SparseJEPA: Sparse Representation Learning of Joint Embedding Predictive Architectures
Max Hartman, Lav Varshney
TL;DR
SparseJEPA addresses the interpretability bottleneck of dense JEPA embeddings by introducing a sparsity penalty that enforces group-based latent structure, guided by the oi-VAE framework. The method combines a lightweight Vision Transformer backbone with a sparsity module that promotes latent variable grouping, and provides a theoretical foundation showing reduced multiinformation via grouping, invoked through the data processing inequality. Empirically, SparseJEPA trained on CIFAR-100 yields improved linear-probe transfer across multiple tasks compared to JEPA, while maintaining predictive performance. This work advances self-supervised learning by delivering more interpretable, efficient representations and offers a pathway toward object-centric, structured latent spaces with broader applicability in vision systems.
Abstract
Joint Embedding Predictive Architectures (JEPA) have emerged as a powerful framework for learning general-purpose representations. However, these models often lack interpretability and suffer from inefficiencies due to dense embedding representations. We propose SparseJEPA, an extension that integrates sparse representation learning into the JEPA framework to enhance the quality of learned representations. SparseJEPA employs a penalty method that encourages latent space variables to be shared among data features with strong semantic relationships, while maintaining predictive performance. We demonstrate the effectiveness of SparseJEPA by training on the CIFAR-100 dataset and pre-training a lightweight Vision Transformer.

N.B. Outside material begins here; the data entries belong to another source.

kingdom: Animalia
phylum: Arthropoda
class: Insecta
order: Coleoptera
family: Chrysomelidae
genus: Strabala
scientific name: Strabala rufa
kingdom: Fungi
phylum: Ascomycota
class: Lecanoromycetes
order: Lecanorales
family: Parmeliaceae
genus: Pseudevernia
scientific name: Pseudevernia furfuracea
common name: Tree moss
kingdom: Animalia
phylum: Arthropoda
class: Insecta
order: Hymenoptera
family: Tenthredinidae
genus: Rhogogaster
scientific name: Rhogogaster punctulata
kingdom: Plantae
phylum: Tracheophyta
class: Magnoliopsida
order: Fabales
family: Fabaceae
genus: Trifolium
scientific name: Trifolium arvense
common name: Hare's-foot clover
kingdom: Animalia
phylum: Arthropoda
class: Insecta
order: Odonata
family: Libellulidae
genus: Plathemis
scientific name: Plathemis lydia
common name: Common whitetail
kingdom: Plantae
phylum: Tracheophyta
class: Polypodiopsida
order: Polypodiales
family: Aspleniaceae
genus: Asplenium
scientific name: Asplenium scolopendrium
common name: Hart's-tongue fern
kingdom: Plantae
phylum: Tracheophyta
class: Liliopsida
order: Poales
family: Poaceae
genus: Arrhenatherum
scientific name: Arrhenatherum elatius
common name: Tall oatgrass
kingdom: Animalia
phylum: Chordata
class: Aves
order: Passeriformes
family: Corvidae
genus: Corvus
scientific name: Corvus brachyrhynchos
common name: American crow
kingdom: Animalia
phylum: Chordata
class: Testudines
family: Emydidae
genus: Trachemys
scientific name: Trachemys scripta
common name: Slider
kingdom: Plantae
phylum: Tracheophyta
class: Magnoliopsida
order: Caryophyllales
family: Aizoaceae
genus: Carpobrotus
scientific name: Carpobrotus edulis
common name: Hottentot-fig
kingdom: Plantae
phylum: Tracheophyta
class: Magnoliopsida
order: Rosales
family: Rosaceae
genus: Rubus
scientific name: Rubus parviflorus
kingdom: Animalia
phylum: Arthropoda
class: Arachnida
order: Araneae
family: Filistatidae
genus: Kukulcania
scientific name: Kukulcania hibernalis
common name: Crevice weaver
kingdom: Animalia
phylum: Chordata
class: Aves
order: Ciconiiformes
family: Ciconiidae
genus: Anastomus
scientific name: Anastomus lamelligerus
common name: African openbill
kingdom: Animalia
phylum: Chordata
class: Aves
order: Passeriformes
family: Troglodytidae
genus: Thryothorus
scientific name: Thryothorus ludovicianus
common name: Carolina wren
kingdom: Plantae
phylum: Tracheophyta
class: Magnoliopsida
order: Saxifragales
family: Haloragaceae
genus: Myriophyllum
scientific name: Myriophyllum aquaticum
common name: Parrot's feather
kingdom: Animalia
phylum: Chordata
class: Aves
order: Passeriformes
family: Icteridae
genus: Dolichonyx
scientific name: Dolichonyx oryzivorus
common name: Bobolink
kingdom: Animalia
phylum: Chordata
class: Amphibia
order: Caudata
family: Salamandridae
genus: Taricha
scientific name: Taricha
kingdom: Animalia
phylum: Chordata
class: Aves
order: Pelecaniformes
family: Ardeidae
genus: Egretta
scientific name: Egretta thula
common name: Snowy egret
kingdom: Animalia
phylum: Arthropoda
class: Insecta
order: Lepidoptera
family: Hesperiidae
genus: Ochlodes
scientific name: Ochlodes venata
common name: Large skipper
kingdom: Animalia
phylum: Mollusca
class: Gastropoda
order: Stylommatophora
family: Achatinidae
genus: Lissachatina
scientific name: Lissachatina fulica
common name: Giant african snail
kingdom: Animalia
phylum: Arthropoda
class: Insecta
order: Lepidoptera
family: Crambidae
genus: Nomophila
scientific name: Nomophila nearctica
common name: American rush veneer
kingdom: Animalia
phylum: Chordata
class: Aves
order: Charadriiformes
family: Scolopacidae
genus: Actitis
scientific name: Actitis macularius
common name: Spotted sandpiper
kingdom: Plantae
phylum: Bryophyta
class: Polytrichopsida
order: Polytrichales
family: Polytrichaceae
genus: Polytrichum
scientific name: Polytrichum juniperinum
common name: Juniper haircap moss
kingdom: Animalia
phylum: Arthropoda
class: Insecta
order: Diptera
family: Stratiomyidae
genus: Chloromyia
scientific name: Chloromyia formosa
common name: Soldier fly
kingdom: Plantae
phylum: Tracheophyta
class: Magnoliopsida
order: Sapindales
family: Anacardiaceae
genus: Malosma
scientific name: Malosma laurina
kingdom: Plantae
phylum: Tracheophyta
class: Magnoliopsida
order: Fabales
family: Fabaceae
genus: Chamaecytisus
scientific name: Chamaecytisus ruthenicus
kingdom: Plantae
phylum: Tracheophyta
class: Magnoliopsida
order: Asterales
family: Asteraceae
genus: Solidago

The improved embeddings are utilized in linear-probe transfer learning for both image classification and low-level tasks, showcasing the architecture's versatility across different transfer tasks. Furthermore, we provide a theoretical proof that demonstrates that the grouping mechanism enhances representation quality. This was done by displaying that grouping reduces Multiinformation among latent-variables, including proofing the Data Processing Inequality for Multiinformation. Our results indicate that incorporating sparsity not only refines the latent space but also facilitates the learning of more meaningful and interpretable representations. In further work, hope to further extend this method by finding new ways to leverage the grouping mechanism through object-centric representation learning.